Baikal may not end up with Yugansk, however. Under the rules of the auction, the winner has 14 days to come up with the cash. And if Baikal cannot come up with $7.7 billion -- the $9.4 billion minus the deposit, the government may end up with the asset, Justice Ministry official Alexander Buksmann said Sunday.
After the auction, officials refused to disclose the names of the people representing Baikal or say anything about where its funding was coming from. Acting fund chairman Petrov would only say that both participants had met all the legal requirements to take part.
Alfa Bank chief strategist Chris Weafer said the lack of transparency raises new questions for investors.
"The whole situation is very unsatisfactory and far from resolved," Weafer said. "The big risk is that this has been done by a bunch of people in the Kremlin who could sell it on for a huge profit, pocketing the difference."
Weafer speculated that billionaire Roman Abramovich could be behind Baikal as part of a complicated strategy to sell his oil company Sibneft and exit Russia without incurring the Kremlin's wrath.

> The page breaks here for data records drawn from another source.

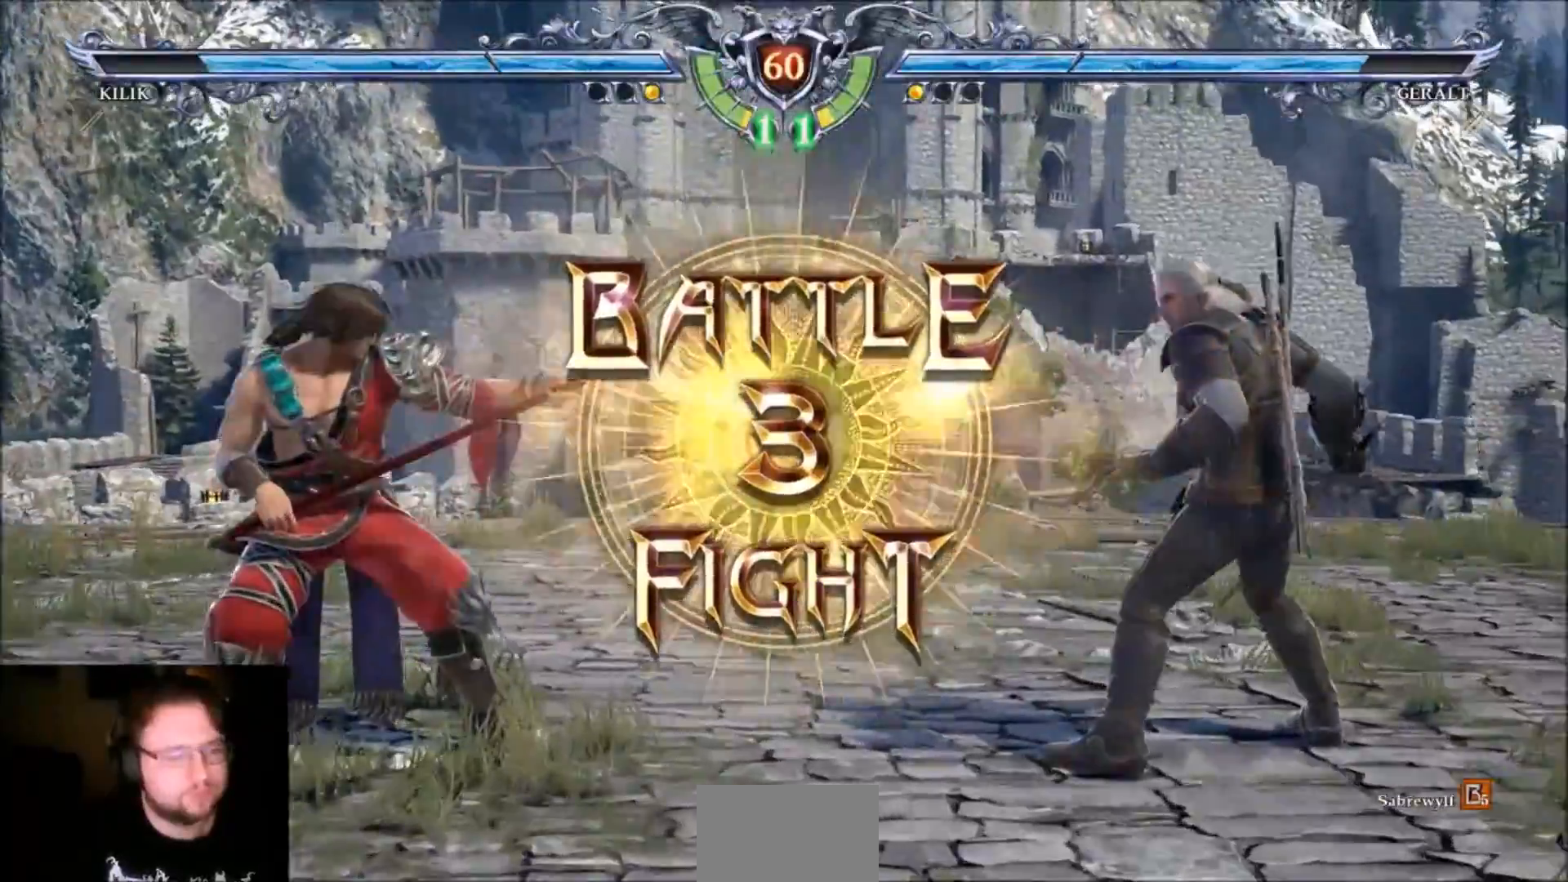
{"buttons": [], "left_stick": "left", "events": [[333, "left_stick", "left"], [400, "TRIANGLE", "down"], [467, "TRIANGLE", "up"]]}
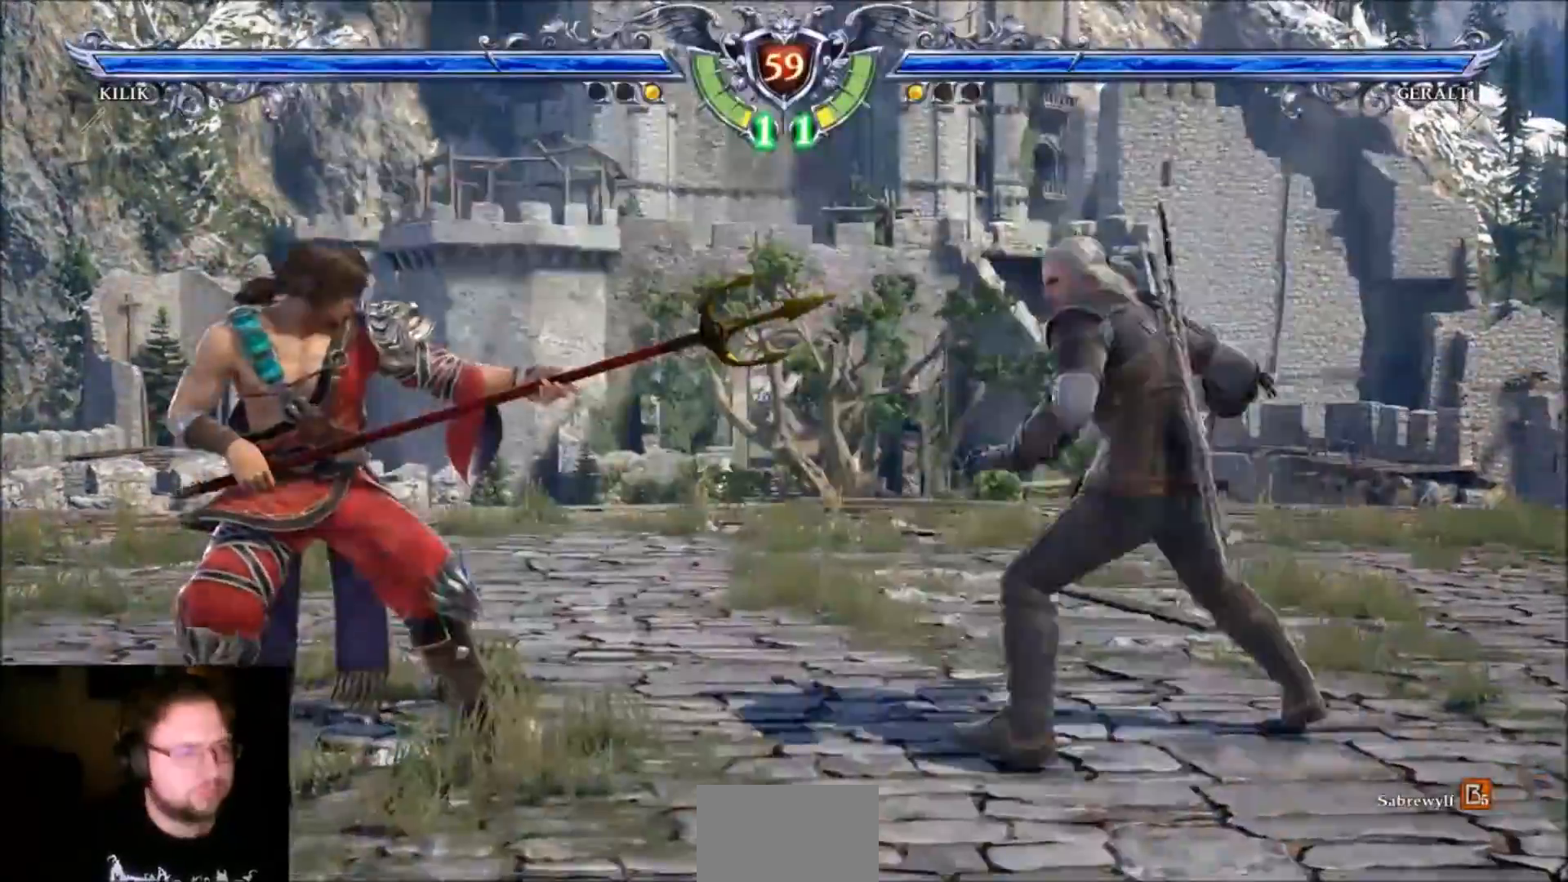
{"buttons": ["TRIANGLE"], "left_stick": "center", "events": [[67, "TRIANGLE", "down"], [167, "left_stick", "center"]]}
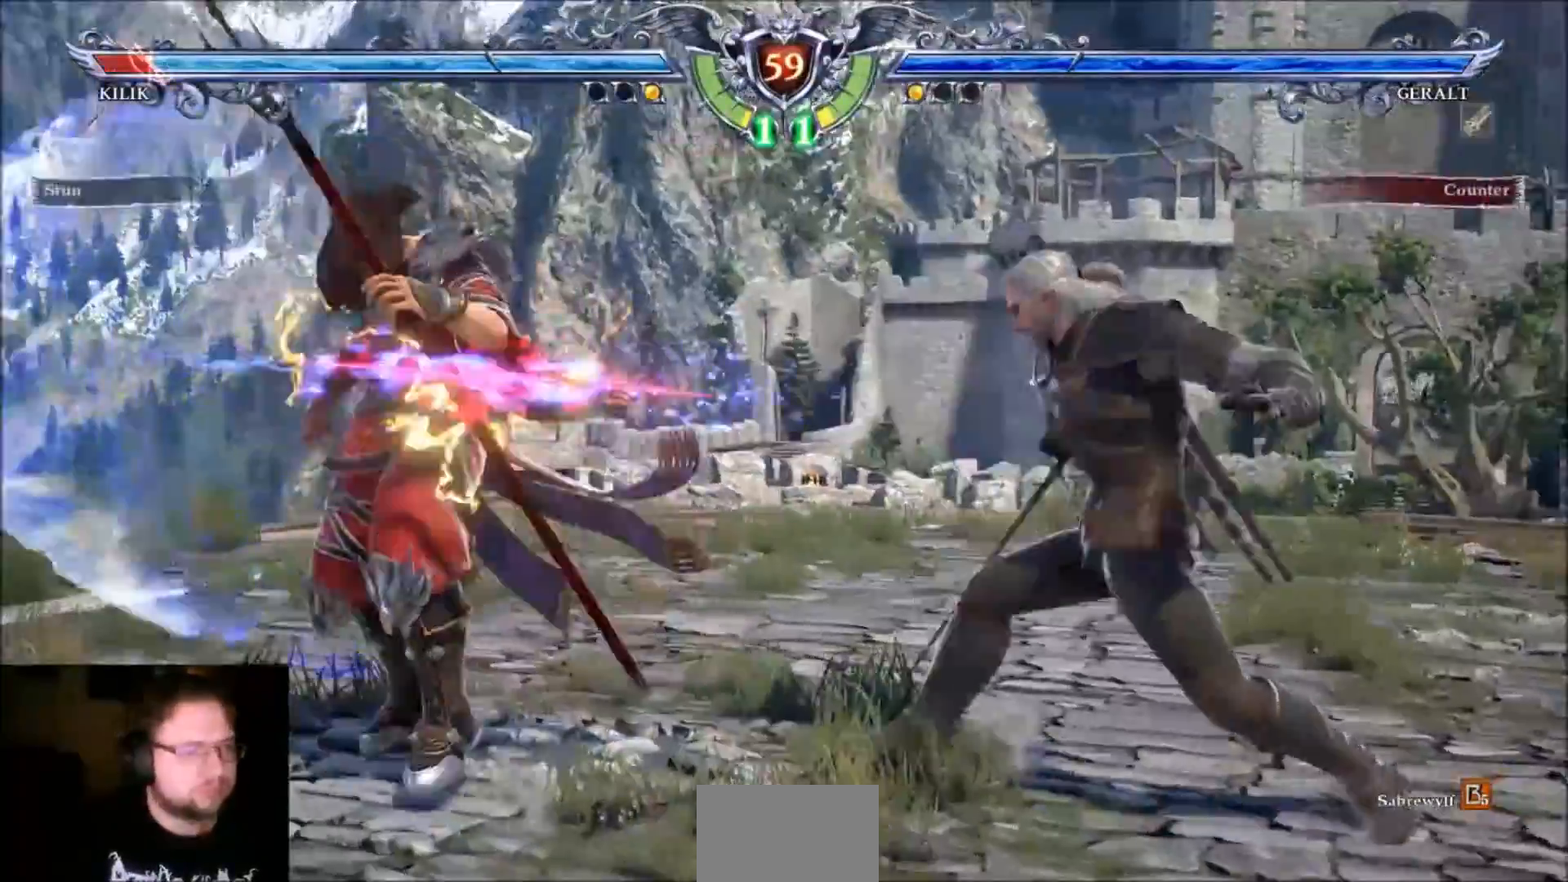
{"buttons": ["TRIANGLE"], "left_stick": "center"}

"Abramovich [could be] facilitating the state's acquisition of Yukos assets by taking on this role as intermediary with the intention of eventually selling the asset, perhaps with Sibneft's own assets rolled in, to Gazprom," he said.
Yukos still owns 35 percent of Sibneft despite efforts by both sides to unwind a partial merger of the two companies earlier this year.
Sibneft declined to comment on what it called "goofy rumors."
On a lighter note, in the minutes after the auction was completed, attempts to access the Internet site www.baikalfinance.com ended up on Anglo-Dutch oil giant Shell's home page. An amused Shell spokesman in Moscow said he wasn't aware of any connections between his company and the mysterious buyer of Yugansk.